[Recorded information Boundary: Start]
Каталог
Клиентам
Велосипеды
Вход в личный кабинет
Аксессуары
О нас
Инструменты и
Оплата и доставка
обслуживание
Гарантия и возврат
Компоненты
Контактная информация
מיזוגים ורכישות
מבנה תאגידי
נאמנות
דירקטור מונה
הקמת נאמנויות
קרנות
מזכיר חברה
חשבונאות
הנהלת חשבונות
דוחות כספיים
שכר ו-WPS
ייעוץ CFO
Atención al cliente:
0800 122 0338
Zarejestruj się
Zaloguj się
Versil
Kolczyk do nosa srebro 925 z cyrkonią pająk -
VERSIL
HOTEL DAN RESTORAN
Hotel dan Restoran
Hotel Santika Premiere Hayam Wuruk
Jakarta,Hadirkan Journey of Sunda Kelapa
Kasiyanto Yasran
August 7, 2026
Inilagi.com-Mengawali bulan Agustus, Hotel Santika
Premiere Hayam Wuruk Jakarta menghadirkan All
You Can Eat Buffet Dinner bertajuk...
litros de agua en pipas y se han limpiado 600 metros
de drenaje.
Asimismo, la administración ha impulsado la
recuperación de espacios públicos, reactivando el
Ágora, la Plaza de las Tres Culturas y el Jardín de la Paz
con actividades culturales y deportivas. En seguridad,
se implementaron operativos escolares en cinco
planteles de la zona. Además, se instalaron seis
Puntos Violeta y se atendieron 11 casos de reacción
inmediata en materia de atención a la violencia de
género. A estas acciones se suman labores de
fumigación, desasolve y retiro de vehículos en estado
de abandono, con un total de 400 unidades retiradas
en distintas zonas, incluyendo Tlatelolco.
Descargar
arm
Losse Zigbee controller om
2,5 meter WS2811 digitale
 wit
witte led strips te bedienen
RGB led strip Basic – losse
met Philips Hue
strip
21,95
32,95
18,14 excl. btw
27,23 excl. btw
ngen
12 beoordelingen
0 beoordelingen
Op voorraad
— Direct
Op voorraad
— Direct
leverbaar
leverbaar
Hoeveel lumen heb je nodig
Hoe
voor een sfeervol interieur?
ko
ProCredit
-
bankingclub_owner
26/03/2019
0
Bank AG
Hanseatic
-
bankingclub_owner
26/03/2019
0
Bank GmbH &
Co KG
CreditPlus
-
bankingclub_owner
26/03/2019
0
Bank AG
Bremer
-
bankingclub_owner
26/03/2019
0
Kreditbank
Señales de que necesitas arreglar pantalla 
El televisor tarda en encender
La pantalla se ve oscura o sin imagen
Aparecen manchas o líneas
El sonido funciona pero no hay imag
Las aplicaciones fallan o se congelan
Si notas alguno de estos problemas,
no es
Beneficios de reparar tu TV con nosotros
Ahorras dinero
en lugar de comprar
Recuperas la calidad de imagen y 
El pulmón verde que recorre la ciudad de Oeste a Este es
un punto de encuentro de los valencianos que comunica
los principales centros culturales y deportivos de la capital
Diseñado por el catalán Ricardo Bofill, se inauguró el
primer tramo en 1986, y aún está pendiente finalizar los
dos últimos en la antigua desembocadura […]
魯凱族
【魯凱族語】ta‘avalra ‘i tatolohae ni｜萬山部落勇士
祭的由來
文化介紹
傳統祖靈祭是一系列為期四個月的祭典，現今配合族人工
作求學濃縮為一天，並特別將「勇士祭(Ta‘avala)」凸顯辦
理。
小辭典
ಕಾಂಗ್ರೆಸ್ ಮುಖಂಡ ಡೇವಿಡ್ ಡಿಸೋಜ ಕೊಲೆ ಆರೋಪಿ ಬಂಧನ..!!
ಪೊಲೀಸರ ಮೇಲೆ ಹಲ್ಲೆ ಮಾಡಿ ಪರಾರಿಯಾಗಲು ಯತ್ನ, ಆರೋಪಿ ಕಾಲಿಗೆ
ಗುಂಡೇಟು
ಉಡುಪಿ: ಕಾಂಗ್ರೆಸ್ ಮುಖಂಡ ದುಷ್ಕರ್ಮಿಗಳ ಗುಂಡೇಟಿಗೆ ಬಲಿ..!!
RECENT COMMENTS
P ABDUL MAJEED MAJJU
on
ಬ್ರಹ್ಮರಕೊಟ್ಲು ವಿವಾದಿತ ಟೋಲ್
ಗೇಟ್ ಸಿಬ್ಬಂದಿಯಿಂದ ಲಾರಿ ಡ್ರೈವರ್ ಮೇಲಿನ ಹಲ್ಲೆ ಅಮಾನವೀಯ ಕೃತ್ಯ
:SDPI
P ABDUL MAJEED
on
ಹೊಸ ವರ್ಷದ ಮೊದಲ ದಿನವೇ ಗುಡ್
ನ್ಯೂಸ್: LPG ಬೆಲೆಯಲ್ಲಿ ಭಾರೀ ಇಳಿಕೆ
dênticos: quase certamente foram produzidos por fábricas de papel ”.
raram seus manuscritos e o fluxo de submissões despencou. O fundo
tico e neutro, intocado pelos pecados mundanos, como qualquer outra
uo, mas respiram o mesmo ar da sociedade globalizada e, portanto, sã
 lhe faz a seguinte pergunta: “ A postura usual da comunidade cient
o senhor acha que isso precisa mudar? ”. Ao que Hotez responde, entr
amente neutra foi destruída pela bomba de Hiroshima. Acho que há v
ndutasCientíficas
[Recorded information Boundary: End]
» Directions
Print every line of the listing above verbatim, without any changes.

» Solution to this problem
Каталог
Клиентам
Велосипеды
Вход в личный кабинет
Аксессуары
О нас
Инструменты и
Оплата и доставка
обслуживание
Гарантия и возврат
Компоненты
Контактная информация
מיזוגים ורכישות
מבנה תאגידי
נאמנות
דירקטור מונה
הקמת נאמנויות
קרנות
מזכיר חברה
חשבונאות
הנהלת חשבונות
דוחות כספיים
שכר ו-WPS
ייעוץ CFO
Atención al cliente:
0800 122 0338
Zarejestruj się
Zaloguj się
Versil
Kolczyk do nosa srebro 925 z cyrkonią pająk -
VERSIL
HOTEL DAN RESTORAN
Hotel dan Restoran
Hotel Santika Premiere Hayam Wuruk
Jakarta,Hadirkan Journey of Sunda Kelapa
Kasiyanto Yasran
August 7, 2026
Inilagi.com-Mengawali bulan Agustus, Hotel Santika
Premiere Hayam Wuruk Jakarta menghadirkan All
You Can Eat Buffet Dinner bertajuk...
litros de agua en pipas y se han limpiado 600 metros
de drenaje.
Asimismo, la administración ha impulsado la
recuperación de espacios públicos, reactivando el
Ágora, la Plaza de las Tres Culturas y el Jardín de la Paz
con actividades culturales y deportivas. En seguridad,
se implementaron operativos escolares en cinco
planteles de la zona. Además, se instalaron seis
Puntos Violeta y se atendieron 11 casos de reacción
inmediata en materia de atención a la violencia de
género. A estas acciones se suman labores de
fumigación, desasolve y retiro de vehículos en estado
de abandono, con un total de 400 unidades retiradas
en distintas zonas, incluyendo Tlatelolco.
Descargar
arm
Losse Zigbee controller om
2,5 meter WS2811 digitale
 wit
witte led strips te bedienen
RGB led strip Basic – losse
met Philips Hue
strip
21,95
32,95
18,14 excl. btw
27,23 excl. btw
ngen
12 beoordelingen
0 beoordelingen
Op voorraad
— Direct
Op voorraad
— Direct
leverbaar
leverbaar
Hoeveel lumen heb je nodig
Hoe
voor een sfeervol interieur?
ko
ProCredit
-
bankingclub_owner
26/03/2019
0
Bank AG
Hanseatic
-
bankingclub_owner
26/03/2019
0
Bank GmbH &
Co KG
CreditPlus
-
bankingclub_owner
26/03/2019
0
Bank AG
Bremer
-
bankingclub_owner
26/03/2019
0
Kreditbank
Señales de que necesitas arreglar pantalla 
El televisor tarda en encender
La pantalla se ve oscura o sin imagen
Aparecen manchas o líneas
El sonido funciona pero no hay imag
Las aplicaciones fallan o se congelan
Si notas alguno de estos problemas,
no es
Beneficios de reparar tu TV con nosotros
Ahorras dinero
en lugar de comprar
Recuperas la calidad de imagen y 
El pulmón verde que recorre la ciudad de Oeste a Este es
un punto de encuentro de los valencianos que comunica
los principales centros culturales y deportivos de la capital
Diseñado por el catalán Ricardo Bofill, se inauguró el
primer tramo en 1986, y aún está pendiente finalizar los
dos últimos en la antigua desembocadura […]
魯凱族
【魯凱族語】ta‘avalra ‘i tatolohae ni｜萬山部落勇士
祭的由來
文化介紹
傳統祖靈祭是一系列為期四個月的祭典，現今配合族人工
作求學濃縮為一天，並特別將「勇士祭(Ta‘avala)」凸顯辦
理。
小辭典
ಕಾಂಗ್ರೆಸ್ ಮುಖಂಡ ಡೇವಿಡ್ ಡಿಸೋಜ ಕೊಲೆ ಆರೋಪಿ ಬಂಧನ..!!
ಪೊಲೀಸರ ಮೇಲೆ ಹಲ್ಲೆ ಮಾಡಿ ಪರಾರಿಯಾಗಲು ಯತ್ನ, ಆರೋಪಿ ಕಾಲಿಗೆ
ಗುಂಡೇಟು
ಉಡುಪಿ: ಕಾಂಗ್ರೆಸ್ ಮುಖಂಡ ದುಷ್ಕರ್ಮಿಗಳ ಗುಂಡೇಟಿಗೆ ಬಲಿ..!!
RECENT COMMENTS
P ABDUL MAJEED MAJJU
on
ಬ್ರಹ್ಮರಕೊಟ್ಲು ವಿವಾದಿತ ಟೋಲ್
ಗೇಟ್ ಸಿಬ್ಬಂದಿಯಿಂದ ಲಾರಿ ಡ್ರೈವರ್ ಮೇಲಿನ ಹಲ್ಲೆ ಅಮಾನವೀಯ ಕೃತ್ಯ
:SDPI
P ABDUL MAJEED
on
ಹೊಸ ವರ್ಷದ ಮೊದಲ ದಿನವೇ ಗುಡ್
ನ್ಯೂಸ್: LPG ಬೆಲೆಯಲ್ಲಿ ಭಾರೀ ಇಳಿಕೆ
dênticos: quase certamente foram produzidos por fábricas de papel ”.
raram seus manuscritos e o fluxo de submissões despencou. O fundo
tico e neutro, intocado pelos pecados mundanos, como qualquer outra
uo, mas respiram o mesmo ar da sociedade globalizada e, portanto, sã
 lhe faz a seguinte pergunta: “ A postura usual da comunidade cient
o senhor acha que isso precisa mudar? ”. Ao que Hotez responde, entr
amente neutra foi destruída pela bomba de Hiroshima. Acho que há v
ndutasCientíficas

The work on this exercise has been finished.